More generally, at roughly the same time that Axelrod’s simulation-oriented work lifted the IPD (and the tit-for-tat strategy) to prominence, the theoretical structure of other sorts of games began to grow like Topsy.226 Games involving private knowledge, sequential moves (with both perfect and imperfect information), and various moves by Nature have since been the subject of much analysis;227 and game theoreticians have developed concepts of equilibrium far more refined than those, such as dominance or the Nash criterion, that previously constituted the best efforts of economists to specify solutions to the questions posed in game-theoretical terms.228 Some of this more recent work in game theory has migrated into law and into international relations. In light of the emphasis in early neorealism on the use of microeconomic theory and on security issues, it is unsurprising that the neorealists have embraced formal game theory and that most of their game-theoretical work has focused on national security, especially in war or crisis.229 These works do not engage international legal issues, however.230 In legal scholarship, there has likewise been a significant movement towards the use of sophisticated game theory.231 Nonetheless, as in IR theory, there has been a lack of sophisticated game theory applied to questions of international law. In fact the use of any game theory at all—indeed, the use of any economic theory—in the study of international law has been a spotty or recent phenomenon.232 One might therefore imagine future gains not only from the incorporation of IPDs involving more than two players simultaneously interacting or involving their choice from more than two strategies, but also imagine gains from a consideration of broader recent advances in game theory.

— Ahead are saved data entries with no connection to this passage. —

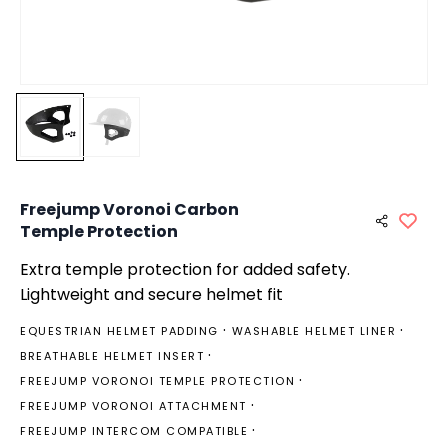
Freejump Voronoi Carbon
Temple Protection
Extra temple protection for added safety.
Lightweight and secure helmet fit
EQUESTRIAN HELMET PADDING
WASHABLE HELMET LINER
BREATHABLE HELMET INSERT
FREEJUMP VORONOI TEMPLE PROTECTION
FREEJUMP VORONOI ATTACHMENT
FREEJUMP INTERCOM COMPATIBLE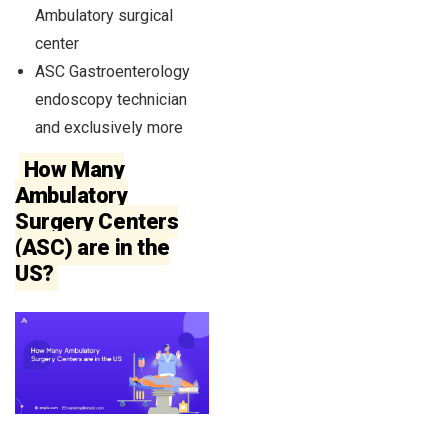
Ambulatory surgical
center
ASC Gastroenterology
endoscopy technician
and exclusively more
How Many
Ambulatory
Surgery Centers
(ASC) are in the
US?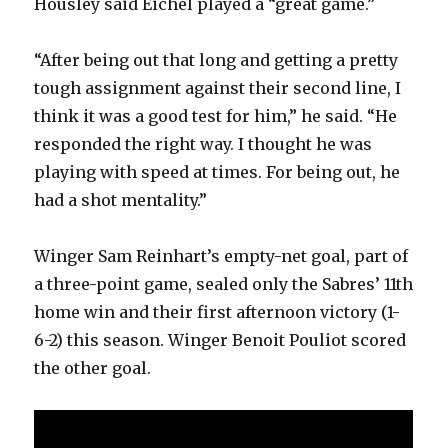
Housley said Eichel played a “great game.”
“After being out that long and getting a pretty
tough assignment against their second line, I
think it was a good test for him,” he said. “He
responded the right way. I thought he was
playing with speed at times. For being out, he
had a shot mentality.”
Winger Sam Reinhart’s empty-net goal, part of
a three-point game, sealed only the Sabres’ 11th
home win and their first afternoon victory (1-
6-2) this season. Winger Benoit Pouliot scored
the other goal.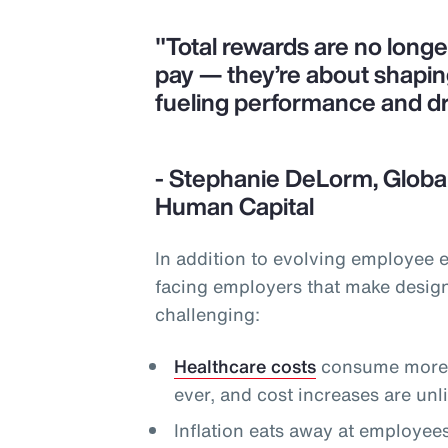
"Total rewards are no long
pay — they’re about shapi
fueling performance and d
- Stephanie DeLorm, Global
Human Capital
In addition to evolving employee 
facing employers that make desig
challenging:
Healthcare costs
consume more o
ever, and cost increases are un
Inflation eats away at employee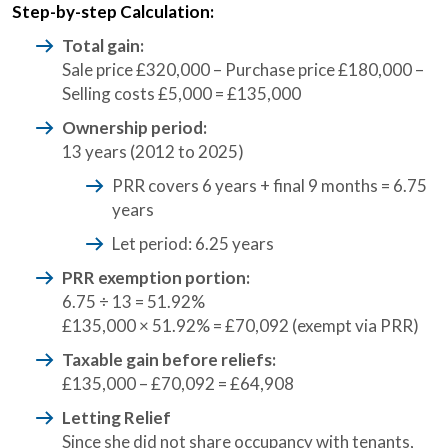
Step-by-step Calculation:
Total gain:
Sale price £320,000 – Purchase price £180,000 –
Selling costs £5,000 = £135,000
Ownership period:
13 years (2012 to 2025)
PRR covers 6 years + final 9 months = 6.75
years
Let period: 6.25 years
PRR exemption portion:
6.75 ÷ 13 = 51.92%
£135,000 × 51.92% = £70,092 (exempt via PRR)
Taxable gain before reliefs:
£135,000 – £70,092 = £64,908
Letting Relief
Since she did not share occupancy with tenants,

The third pathway that the rationalist examination of IR theory and international law might take involves the adaptation of the law and economics literature in contract law to issues involving international treaties. Both contracts and treaties are consensual agreements; both have elaborate rules governing their validity and interpretation and the permissible responses to their breach. Indeed, treaties are often described as “contracts among nations.”233 The law and economics literature on contracts bears many broad similarities to rationalist IR theory. Both draw heavily upon rationalistic analysis generally and economic analysis particularly while studying a subject matter traditionally part of a discipline besides economics. Both literatures employ marginalist as well as game-theoretical methodologies. Both favor theoretical exposition over extensive quantitative analysis. In contrast to rationalist IR theory, the law and economics of contract specifically involves agreements and the analysis of legal rules governing those agreements. The underdevelopment of the international legal system means that significant adaptation of the law and economics literature on contracts would be necessary before one could confidently employ the theoretical techniques that scholars of law and economics have developed over the past decades, but the starting point would at least be a well-developed, rationalistic, interdisciplinary theory of consensual agreements.